There's a lot of researchers who argue that it's sort of in the evolutionary biology frame that the evolution of intelligence itself, like human intelligence, is largely the result of hermetic stressors, is largely the result of our species trying to solve our own discomforts, our own issues of food shortage.

Okay, what do we do when we have to deal with occasional famines and droughts and periods without food? Let's invent farming and let's invent refrigerators and food preservation, right?

Using our brains to solve these kinds of problems. But now we've eliminated food shortage and food scarcity from our life, which turns out is really important to metabolic health.

How do we eliminate having to exert so much effort to acquire food and hunting and gathering so much? Okay, let's bring the food closer to us. Right. We invent all these solutions.

How do we avoid the discomforts of cold and heat? Okay, let's invent clothing. Then. Let's invent climate controlled environments and homes. Right? We've solved all of these problems using our brains.
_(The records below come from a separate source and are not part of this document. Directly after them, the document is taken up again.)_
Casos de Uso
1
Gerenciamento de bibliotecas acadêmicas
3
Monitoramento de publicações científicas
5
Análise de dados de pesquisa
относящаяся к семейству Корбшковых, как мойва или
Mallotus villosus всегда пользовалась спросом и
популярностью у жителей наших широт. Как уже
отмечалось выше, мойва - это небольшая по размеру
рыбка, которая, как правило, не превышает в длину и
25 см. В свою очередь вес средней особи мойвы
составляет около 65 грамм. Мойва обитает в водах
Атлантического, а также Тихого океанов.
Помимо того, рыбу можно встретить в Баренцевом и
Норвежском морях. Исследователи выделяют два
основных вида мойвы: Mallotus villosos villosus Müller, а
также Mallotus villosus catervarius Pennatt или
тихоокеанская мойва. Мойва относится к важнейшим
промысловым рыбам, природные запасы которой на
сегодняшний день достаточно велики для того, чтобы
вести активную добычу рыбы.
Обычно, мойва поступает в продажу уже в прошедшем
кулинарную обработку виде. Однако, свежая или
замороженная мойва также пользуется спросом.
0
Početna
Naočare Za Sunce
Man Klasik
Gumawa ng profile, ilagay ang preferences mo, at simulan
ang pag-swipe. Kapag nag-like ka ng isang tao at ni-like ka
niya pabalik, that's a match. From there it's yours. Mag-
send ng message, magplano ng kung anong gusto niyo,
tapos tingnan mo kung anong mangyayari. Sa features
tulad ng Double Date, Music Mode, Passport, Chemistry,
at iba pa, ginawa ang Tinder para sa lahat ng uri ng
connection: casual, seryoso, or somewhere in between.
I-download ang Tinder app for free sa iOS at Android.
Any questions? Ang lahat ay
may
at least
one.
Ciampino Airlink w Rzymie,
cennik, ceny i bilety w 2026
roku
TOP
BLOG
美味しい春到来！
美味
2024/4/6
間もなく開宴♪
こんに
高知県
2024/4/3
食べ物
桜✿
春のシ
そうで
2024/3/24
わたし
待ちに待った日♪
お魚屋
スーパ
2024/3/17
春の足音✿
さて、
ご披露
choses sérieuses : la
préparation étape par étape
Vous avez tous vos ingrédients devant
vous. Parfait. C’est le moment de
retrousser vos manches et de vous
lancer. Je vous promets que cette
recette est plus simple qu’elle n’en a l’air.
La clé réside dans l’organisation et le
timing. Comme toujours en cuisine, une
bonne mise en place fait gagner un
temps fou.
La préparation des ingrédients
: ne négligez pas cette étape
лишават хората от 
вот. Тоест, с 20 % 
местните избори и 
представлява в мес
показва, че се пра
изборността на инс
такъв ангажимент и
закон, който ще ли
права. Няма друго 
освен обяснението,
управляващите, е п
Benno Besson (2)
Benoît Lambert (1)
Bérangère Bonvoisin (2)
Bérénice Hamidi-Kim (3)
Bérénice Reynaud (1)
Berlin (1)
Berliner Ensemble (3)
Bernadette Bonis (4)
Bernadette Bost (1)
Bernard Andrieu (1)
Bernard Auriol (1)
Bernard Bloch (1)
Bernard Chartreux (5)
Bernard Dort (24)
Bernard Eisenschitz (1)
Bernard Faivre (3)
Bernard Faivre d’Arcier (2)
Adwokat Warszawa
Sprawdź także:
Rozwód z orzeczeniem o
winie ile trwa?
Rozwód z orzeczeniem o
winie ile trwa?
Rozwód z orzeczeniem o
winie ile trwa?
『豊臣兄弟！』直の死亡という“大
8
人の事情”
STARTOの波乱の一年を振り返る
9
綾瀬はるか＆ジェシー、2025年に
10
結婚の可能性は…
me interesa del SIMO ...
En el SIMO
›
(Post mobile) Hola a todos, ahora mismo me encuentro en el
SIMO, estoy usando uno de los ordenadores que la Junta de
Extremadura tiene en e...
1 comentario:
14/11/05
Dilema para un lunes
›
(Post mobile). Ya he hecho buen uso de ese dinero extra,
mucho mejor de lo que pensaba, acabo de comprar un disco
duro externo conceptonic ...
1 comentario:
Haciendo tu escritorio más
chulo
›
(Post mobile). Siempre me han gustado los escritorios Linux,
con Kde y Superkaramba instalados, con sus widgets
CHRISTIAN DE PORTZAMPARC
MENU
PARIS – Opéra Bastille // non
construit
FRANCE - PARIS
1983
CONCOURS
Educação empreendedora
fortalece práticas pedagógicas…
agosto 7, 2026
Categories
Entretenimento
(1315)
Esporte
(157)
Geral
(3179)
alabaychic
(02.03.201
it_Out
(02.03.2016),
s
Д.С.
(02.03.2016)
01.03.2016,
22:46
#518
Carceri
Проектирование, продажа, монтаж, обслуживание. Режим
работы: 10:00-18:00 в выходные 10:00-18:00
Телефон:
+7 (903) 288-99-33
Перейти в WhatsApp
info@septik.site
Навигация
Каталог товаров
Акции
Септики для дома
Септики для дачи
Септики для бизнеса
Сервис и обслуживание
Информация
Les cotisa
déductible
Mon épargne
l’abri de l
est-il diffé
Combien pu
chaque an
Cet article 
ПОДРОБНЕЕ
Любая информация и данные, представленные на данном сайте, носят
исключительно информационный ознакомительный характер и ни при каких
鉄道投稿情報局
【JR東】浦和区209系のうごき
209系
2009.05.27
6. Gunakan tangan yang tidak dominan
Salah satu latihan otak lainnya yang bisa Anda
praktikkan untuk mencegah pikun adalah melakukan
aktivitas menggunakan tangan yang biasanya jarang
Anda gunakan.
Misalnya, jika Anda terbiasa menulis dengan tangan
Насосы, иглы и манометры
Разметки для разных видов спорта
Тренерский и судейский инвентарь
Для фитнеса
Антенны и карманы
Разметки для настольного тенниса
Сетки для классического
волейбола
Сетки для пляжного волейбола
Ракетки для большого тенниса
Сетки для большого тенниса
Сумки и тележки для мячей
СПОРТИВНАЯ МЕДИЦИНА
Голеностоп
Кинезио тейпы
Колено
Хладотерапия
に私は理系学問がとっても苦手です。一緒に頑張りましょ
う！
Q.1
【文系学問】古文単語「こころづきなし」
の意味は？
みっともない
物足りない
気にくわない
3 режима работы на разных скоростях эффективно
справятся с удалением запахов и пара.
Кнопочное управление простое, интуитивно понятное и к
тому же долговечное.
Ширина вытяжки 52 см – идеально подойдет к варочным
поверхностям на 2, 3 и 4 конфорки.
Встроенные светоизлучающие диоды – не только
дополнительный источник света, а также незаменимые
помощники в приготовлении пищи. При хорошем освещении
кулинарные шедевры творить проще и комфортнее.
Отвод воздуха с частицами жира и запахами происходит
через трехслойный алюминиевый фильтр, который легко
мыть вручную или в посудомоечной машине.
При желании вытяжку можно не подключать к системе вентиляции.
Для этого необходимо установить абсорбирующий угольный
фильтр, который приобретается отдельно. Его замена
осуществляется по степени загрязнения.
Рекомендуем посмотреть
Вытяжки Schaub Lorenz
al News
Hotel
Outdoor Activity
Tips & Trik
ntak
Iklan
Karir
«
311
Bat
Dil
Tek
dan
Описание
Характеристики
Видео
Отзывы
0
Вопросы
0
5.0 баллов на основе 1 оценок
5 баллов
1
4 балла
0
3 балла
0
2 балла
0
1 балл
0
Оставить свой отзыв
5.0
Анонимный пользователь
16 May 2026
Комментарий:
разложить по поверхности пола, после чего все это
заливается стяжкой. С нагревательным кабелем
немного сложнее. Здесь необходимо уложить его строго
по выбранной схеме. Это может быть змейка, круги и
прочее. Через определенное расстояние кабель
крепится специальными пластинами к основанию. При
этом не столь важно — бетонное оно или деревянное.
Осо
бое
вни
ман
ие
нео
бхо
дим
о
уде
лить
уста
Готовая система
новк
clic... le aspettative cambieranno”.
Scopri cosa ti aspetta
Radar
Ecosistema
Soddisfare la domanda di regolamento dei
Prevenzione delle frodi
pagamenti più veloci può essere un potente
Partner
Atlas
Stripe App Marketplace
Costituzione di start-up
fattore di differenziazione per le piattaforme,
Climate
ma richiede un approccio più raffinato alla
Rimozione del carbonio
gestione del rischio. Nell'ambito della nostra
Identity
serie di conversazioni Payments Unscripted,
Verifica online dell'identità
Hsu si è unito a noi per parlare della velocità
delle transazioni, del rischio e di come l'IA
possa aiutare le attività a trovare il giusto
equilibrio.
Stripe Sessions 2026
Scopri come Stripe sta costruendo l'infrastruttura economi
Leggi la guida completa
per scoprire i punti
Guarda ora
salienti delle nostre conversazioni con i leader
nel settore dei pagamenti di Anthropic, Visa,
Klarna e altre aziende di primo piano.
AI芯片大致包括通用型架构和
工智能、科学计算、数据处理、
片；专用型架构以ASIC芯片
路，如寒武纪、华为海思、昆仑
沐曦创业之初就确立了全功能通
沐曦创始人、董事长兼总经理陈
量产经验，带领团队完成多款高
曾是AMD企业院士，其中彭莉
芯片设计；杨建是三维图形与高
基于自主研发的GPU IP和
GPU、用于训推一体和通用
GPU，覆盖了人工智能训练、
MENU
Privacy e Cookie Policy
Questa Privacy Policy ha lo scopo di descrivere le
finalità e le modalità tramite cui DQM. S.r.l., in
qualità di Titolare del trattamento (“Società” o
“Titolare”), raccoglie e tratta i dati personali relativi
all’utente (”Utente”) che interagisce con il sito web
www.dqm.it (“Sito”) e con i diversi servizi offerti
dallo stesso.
And this has been the driving factor for the evolution of intelligence itself. What? Right now, we are, ironically, in a position where we have to use our intelligence that has evolved over these millennia to understand that solving all of those problems, the removal of all these hermetic stressors from our life, which drove intelligence development in the first place, is now causing massive health problems.

So we have to use that evolved intelligence to now consciously and intentionally reintroduce all of those ancestral discomforts and stresses that we once had embedded into our lives that were such a great annoyance to us that we went to such great lengths to solve and the human condition always so fascinating.

Yes, I think that's a great place to stop and let you all kind of ponder that, because there's a lot to ponder there. Well, where can I mean, we've got a lot going on here.

Where can the ladies learn more? Because I'm sure they want to. Yeah, they can go to my website, the energy blueprint.com and, and my new brand that I just launched is called Human Optimization Icon.

Of course it's called that perfect. Perfect title for you. Well thank you. It's always a pleasure. I always get my brain stimulated and learn a lot and evolve my own intelligence when I get to hang out and listen to you.

It's always such a pleasure. Doctor stills, thank you so much for having me. Thank you for being here. And thank you, everyone. So, you know, a little a little self, self control.

Now we have to kind of, you know, say what are we going to do. What are you going to turn off this? Because there hasn't been a lot of hermetic stress sitting in front of the computer, unless you're listening while you're out hiking or something.

But what can you do to bring a little more hermetic stress into your life? Sounds like the opposite of what we'd be telling you, but stress can be good in the right, in the right amounts, and in the right way. So.

All right, so go get go get stressed and we will see you soon.